## start TASK INPUT

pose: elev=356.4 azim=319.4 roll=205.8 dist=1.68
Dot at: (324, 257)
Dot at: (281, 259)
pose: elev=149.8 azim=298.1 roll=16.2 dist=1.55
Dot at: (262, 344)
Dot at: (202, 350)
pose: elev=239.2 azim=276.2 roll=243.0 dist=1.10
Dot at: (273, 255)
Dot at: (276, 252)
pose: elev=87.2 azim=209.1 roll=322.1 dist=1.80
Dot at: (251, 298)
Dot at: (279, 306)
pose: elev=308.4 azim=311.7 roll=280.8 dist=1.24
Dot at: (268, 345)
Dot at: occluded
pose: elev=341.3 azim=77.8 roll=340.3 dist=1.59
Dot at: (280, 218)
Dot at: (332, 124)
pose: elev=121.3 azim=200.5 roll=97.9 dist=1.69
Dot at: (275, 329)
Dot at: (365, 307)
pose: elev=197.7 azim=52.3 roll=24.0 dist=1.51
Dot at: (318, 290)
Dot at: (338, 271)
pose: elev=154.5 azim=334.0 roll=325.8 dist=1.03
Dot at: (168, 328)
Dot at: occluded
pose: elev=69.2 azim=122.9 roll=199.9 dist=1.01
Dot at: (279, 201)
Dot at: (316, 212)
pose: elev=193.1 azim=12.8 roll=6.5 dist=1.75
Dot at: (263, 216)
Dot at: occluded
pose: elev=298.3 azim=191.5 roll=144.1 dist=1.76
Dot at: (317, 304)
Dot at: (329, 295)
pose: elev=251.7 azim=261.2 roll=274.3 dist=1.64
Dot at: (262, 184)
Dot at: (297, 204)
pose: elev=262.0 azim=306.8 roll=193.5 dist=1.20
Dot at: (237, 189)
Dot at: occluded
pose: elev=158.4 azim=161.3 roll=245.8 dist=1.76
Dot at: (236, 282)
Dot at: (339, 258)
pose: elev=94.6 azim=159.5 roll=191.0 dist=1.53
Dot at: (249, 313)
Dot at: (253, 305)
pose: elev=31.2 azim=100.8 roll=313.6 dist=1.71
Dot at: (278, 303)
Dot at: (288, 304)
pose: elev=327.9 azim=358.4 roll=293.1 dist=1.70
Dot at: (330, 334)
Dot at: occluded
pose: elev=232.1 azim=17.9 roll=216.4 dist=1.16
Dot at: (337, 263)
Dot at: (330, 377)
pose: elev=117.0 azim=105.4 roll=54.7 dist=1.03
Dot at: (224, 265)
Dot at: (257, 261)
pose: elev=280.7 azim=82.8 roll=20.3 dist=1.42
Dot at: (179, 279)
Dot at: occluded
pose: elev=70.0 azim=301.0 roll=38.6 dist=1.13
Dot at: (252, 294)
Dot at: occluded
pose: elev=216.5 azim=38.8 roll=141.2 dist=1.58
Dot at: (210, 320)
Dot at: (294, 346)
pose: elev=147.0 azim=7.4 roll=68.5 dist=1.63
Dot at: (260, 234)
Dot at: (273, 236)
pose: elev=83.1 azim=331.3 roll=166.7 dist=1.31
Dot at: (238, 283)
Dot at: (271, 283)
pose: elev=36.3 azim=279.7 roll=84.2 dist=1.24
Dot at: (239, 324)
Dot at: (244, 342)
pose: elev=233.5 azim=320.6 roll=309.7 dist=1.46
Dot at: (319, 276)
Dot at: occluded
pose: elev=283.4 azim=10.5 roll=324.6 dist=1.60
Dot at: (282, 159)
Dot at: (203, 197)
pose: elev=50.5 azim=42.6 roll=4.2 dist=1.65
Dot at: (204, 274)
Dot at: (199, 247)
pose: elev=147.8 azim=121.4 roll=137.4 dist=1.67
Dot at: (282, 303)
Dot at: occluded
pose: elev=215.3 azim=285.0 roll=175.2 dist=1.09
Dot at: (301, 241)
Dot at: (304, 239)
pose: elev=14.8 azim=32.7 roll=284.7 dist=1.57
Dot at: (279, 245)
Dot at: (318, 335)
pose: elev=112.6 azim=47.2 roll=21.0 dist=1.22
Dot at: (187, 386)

## end TASK INPUT

**WHAT YOU NEED TO DO:** Can you write out all the entries above again, replacing "pose" with "camera" and leaving everything else unchanged?

**SOLUTION TO THIS EXERCISE:**
camera: elev=356.4 azim=319.4 roll=205.8 dist=1.68
Dot at: (324, 257)
Dot at: (281, 259)
camera: elev=149.8 azim=298.1 roll=16.2 dist=1.55
Dot at: (262, 344)
Dot at: (202, 350)
camera: elev=239.2 azim=276.2 roll=243.0 dist=1.10
Dot at: (273, 255)
Dot at: (276, 252)
camera: elev=87.2 azim=209.1 roll=322.1 dist=1.80
Dot at: (251, 298)
Dot at: (279, 306)
camera: elev=308.4 azim=311.7 roll=280.8 dist=1.24
Dot at: (268, 345)
Dot at: occluded
camera: elev=341.3 azim=77.8 roll=340.3 dist=1.59
Dot at: (280, 218)
Dot at: (332, 124)
camera: elev=121.3 azim=200.5 roll=97.9 dist=1.69
Dot at: (275, 329)
Dot at: (365, 307)
camera: elev=197.7 azim=52.3 roll=24.0 dist=1.51
Dot at: (318, 290)
Dot at: (338, 271)
camera: elev=154.5 azim=334.0 roll=325.8 dist=1.03
Dot at: (168, 328)
Dot at: occluded
camera: elev=69.2 azim=122.9 roll=199.9 dist=1.01
Dot at: (279, 201)
Dot at: (316, 212)
camera: elev=193.1 azim=12.8 roll=6.5 dist=1.75
Dot at: (263, 216)
Dot at: occluded
camera: elev=298.3 azim=191.5 roll=144.1 dist=1.76
Dot at: (317, 304)
Dot at: (329, 295)
camera: elev=251.7 azim=261.2 roll=274.3 dist=1.64
Dot at: (262, 184)
Dot at: (297, 204)
camera: elev=262.0 azim=306.8 roll=193.5 dist=1.20
Dot at: (237, 189)
Dot at: occluded
camera: elev=158.4 azim=161.3 roll=245.8 dist=1.76
Dot at: (236, 282)
Dot at: (339, 258)
camera: elev=94.6 azim=159.5 roll=191.0 dist=1.53
Dot at: (249, 313)
Dot at: (253, 305)
camera: elev=31.2 azim=100.8 roll=313.6 dist=1.71
Dot at: (278, 303)
Dot at: (288, 304)
camera: elev=327.9 azim=358.4 roll=293.1 dist=1.70
Dot at: (330, 334)
Dot at: occluded
camera: elev=232.1 azim=17.9 roll=216.4 dist=1.16
Dot at: (337, 263)
Dot at: (330, 377)
camera: elev=117.0 azim=105.4 roll=54.7 dist=1.03
Dot at: (224, 265)
Dot at: (257, 261)
camera: elev=280.7 azim=82.8 roll=20.3 dist=1.42
Dot at: (179, 279)
Dot at: occluded
camera: elev=70.0 azim=301.0 roll=38.6 dist=1.13
Dot at: (252, 294)
Dot at: occluded
camera: elev=216.5 azim=38.8 roll=141.2 dist=1.58
Dot at: (210, 320)
Dot at: (294, 346)
camera: elev=147.0 azim=7.4 roll=68.5 dist=1.63
Dot at: (260, 234)
Dot at: (273, 236)
camera: elev=83.1 azim=331.3 roll=166.7 dist=1.31
Dot at: (238, 283)
Dot at: (271, 283)
camera: elev=36.3 azim=279.7 roll=84.2 dist=1.24
Dot at: (239, 324)
Dot at: (244, 342)
camera: elev=233.5 azim=320.6 roll=309.7 dist=1.46
Dot at: (319, 276)
Dot at: occluded
camera: elev=283.4 azim=10.5 roll=324.6 dist=1.60
Dot at: (282, 159)
Dot at: (203, 197)
camera: elev=50.5 azim=42.6 roll=4.2 dist=1.65
Dot at: (204, 274)
Dot at: (199, 247)
camera: elev=147.8 azim=121.4 roll=137.4 dist=1.67
Dot at: (282, 303)
Dot at: occluded
camera: elev=215.3 azim=285.0 roll=175.2 dist=1.09
Dot at: (301, 241)
Dot at: (304, 239)
camera: elev=14.8 azim=32.7 roll=284.7 dist=1.57
Dot at: (279, 245)
Dot at: (318, 335)
camera: elev=112.6 azim=47.2 roll=21.0 dist=1.22
Dot at: (187, 386)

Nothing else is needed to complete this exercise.